ANHAND DER INFORMATIONEN
a) Auf welche Bestimmung des Grundgesetzes stützt der Auszug zur Raumplanung die Planungshoheit der Kommunen?
b) Nennen Sie sämtliche Literaturverweise mit Autorennamen und Jahreszahl, die der Auszug zur Raumplanung anführt.

AUSGEWÄHLTER AUSZUG
Der räumlichen Gesamtplanung kommt eine besondere Funktion zu. Sie hat den Auftrag, die raumrelevanten Belange der verschiedenen Fachplanungen zu koordinieren und abzuwägen (Beckmann/Fürst/Scholles 2004, S. 36 ff.; Fürst 2014). Allerdings sind aufgrund der noch neuen Regelungen zur Umsetzung der EU-Wasserrahmenrichtlinie die Kompetenzen (und damit auch die Koordinationsmechanismen) zwischen Raumordnung (Landesplanung, Regionalplanung) und der wasserwirtschaftlichen Bewirtschaftungsplanung zum Teil noch unklar (vgl. Köck/Bovet 2015, S. 140 ff.). Zu den kommunalen Planungsaufgaben zählen die Bauleitplanung sowie freiwillige (nutzungs- und funktionsspezifische) Planungen und Umsetzungsprojekte im Bereich der Stadtentwicklung. Freiwillige Aufgaben sind z. B. Grünordnungs- und Erholungskonzepte. Die Kommunen als Trägerinnen der Planungshoheit (Art. 28 Abs. 2 Grundgesetz) übernehmen aber auch konkrete fachplanerische Aufgaben: neben der örtlichen Landschaftsplanung, dem Denkmalschutz und der Verkehrsplanung (für Gemeindestraßen) obliegt den Kommunen auch die Umsetzung von Maßnahmen des Naturschutzes und der Flussgebietsbewirtschaftung, wie z. B. die Renaturierung von Fließgewässern. Die Kommunen tragen eine besondere Verantwortung, auch Umwelt- und Naturschutzaspekte in diese Entwicklungskonzepte zu integrieren (§§ 1, 1a Baugesetzbuch; v. Haaren/Galler 2012). Im Zuge der kommunalen Bauleitplanung werden zudem die öffentlichen Belange mit privaten Belangen koordiniert und abgewogen (§ 1 Baugesetzbuch). Die kommunale Bauleitplanung ist bindend für andere öffentliche Behörden (als Flächennutzungsplan gemäß Baugesetzbuch §§ 5–7) und für Privatleute (als Bebauungspläne gemäß Baugesetzbuch §§ 8–10), wodurch sie sich von den Fachplanungen unterscheidet.

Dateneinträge

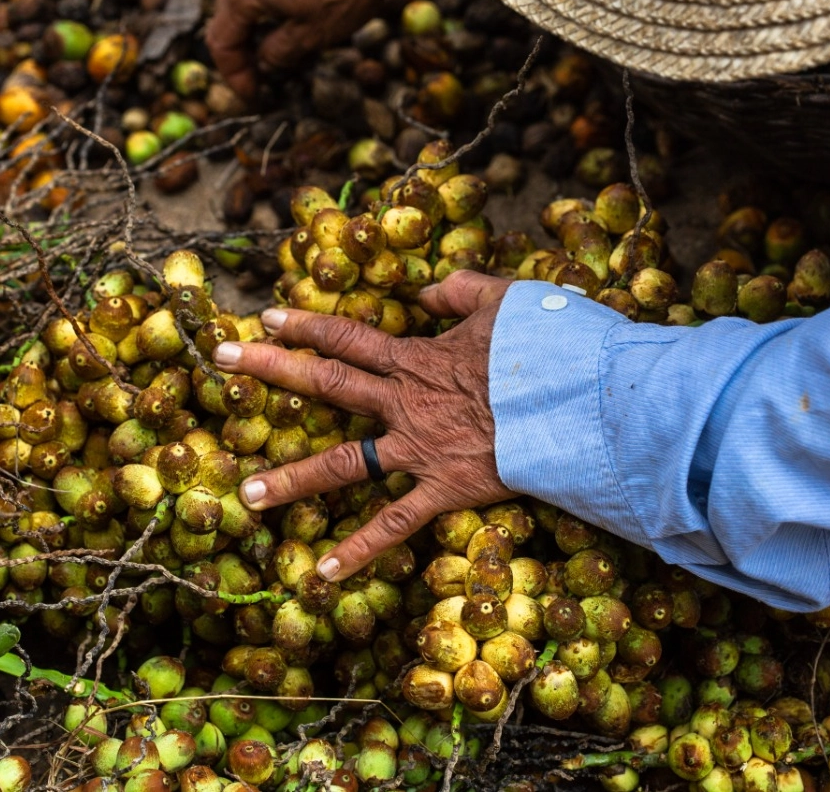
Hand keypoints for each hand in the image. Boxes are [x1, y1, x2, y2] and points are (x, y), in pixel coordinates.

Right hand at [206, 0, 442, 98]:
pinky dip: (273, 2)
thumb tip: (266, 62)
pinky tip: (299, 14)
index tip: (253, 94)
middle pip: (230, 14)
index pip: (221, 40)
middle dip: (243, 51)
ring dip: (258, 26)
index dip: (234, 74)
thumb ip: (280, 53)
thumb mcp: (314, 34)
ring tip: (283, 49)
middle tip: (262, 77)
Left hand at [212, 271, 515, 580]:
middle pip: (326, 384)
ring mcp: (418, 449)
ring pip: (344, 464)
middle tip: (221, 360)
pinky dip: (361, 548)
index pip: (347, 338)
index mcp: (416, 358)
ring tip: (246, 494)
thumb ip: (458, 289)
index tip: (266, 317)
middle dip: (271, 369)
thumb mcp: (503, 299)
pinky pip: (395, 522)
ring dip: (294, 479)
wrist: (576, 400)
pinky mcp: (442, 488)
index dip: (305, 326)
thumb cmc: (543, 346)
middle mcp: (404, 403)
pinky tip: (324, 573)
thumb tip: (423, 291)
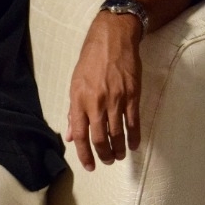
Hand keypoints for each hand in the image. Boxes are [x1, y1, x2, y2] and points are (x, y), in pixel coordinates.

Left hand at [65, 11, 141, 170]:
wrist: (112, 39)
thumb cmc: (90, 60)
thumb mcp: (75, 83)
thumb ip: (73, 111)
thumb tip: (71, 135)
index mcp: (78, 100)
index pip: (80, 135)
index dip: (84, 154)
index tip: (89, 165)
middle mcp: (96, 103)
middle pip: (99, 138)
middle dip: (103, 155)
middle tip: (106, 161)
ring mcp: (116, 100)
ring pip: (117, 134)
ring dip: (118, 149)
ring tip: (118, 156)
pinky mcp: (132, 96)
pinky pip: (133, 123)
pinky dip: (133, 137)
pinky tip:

LÖSUNGEN DER AUFGABEN
a) Art. 28 Abs. 2 Grundgesetz

b) Beckmann/Fürst/Scholles 2004; Fürst 2014; Köck/Bovet 2015; v. Haaren/Galler 2012